Our solution specifically addresses the risk that exists between trade date and settlement date. If there is a credit event, you are unlikely to ever reach settlement for those contracts, because you would have started some close out proceedings with the counterparty. So, the question is, how protected are you with your variation margin based on current market practice? We’re bringing a modern solution to the underlying systemic risk associated with variation margin processes that exist in the market today.
How have you been working with Vanguard and other market participants in the area of collateral management?
Vanguard selected the Symbiont technology after conducting extensive research and determining it was the best suited for minimising counterparty risk in this market with a decentralized application that would promote widespread adoptions while eliminating the need for intermediaries that add cost and expense.
While their initial use case focused on modernizing the variation margin process to reduce counterparty risk for their own investors, the greater goal is to improve the broader market structure by limiting this systemic risk and enabling new hedging structures to emerge for all.
Inside the Symbiont FICC network
Could you expand on how this technology ecosystem works for Vanguard and others?
FX market participants include asset managers, banks, broker dealers, corporates, all of whom benefit from reducing counterparty credit risk. Prior to engaging in normal trading activity, counterparties pre-agree the terms in the governing ISDA agreement and, importantly, the credit support annex. These define how collateral is to be calculated and moved. Symbiont’s Assembly platform programmatically reflects these terms in smart contracts, effectively assuming the role of calculation agent based on the inputs, timings, etc. agreed by the counterparties.
Valuations can then occur throughout the day; counterparties can see collateral movements intraday based on minimum threshold amounts. In this day and age, why would you wait on overnight batch processes, use a pad and pencil or Excel to solve a mathematical equation, when you could automate that with code that executes systemically with no human intervention? That’s what smart contracts do and what the Symbiont assembly platform provides.
Given the vast reach of the global foreign exchange market, what is your vision of what Symbiont’s technology can bring to the market as a whole?

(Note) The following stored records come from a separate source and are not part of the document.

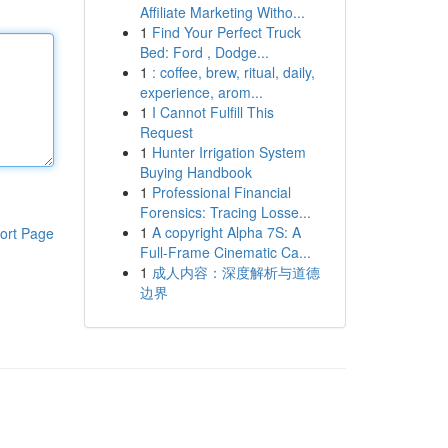
Affiliate Marketing Witho...
1
Find Your Perfect Truck
Bed: Ford , Dodge...
1
: coffee, brew, ritual, daily,
experience, arom...
1
I Cannot Fulfill This
Request
1
Hunter Irrigation System
Buying Handbook
1
Professional Financial
Forensics: Tracing Losse...
1
A copyright Alpha 7S: A
ort Page
Full-Frame Cinematic Ca...
1
成人内容：深度解析与道德
边界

Firstly, it is intended for the whole market: bank-to-client, bank-to-bank, whatever the market demands. Once you’re on the platform you can apply the same logic to reducing your counterparty credit exposure to everyone with whom you trade. It’s not limited, for instance, in the way that settlement risk mitigator CLS is limited to a defined set of currencies.

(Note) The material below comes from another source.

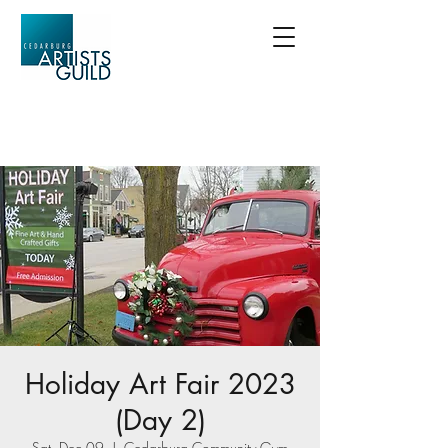
Holiday Art Fair 2023
(Day 2)
Sat, Dec 09
  |  
Cedarburg Community Gym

In fact, the more volatile or exotic the currencies, the greater the benefit our solution delivers, because that’s where you have the greatest intra-day mark-to-market moves, leading to the greatest intra-day counterparty credit risks. Although size of a portfolio is another huge factor regardless of the make-up of the underlying currencies.
Reducing systemic counterparty risk also enables participants to do more transactions at greater size within their established relationships, and opens the door to new relationships previously not considered, because of the increased frequency of the collateral movement reducing value-at-risk. This also extends to the current risks and delays attached to the return of collateral post settlement to the party that posted it.
Symbiont smart contracts manage the creation, execution and lifecycle management of OTC derivative agreements,
effectively mitigating risk for financial institutions that rely on FX and OTC derivatives to run their businesses
Lastly, time frames – how long do you think it will be before blockchain is the underpinning technology for the FX market?
What we’re building is common market infrastructure on a distributed ledger through the use of smart contracts that has been designed by market participants specifically for market participants. The distributed ledger acts as the common platform and single source of truth. Based on client readiness, our intent is to have production trades in the fourth quarter.
You will see a broadening of the activity and participants in 2021 because it’s simply a better, more automated and secure way to reduce risk through tighter collateral management that the market, industry groups and Regulators can easily get behind.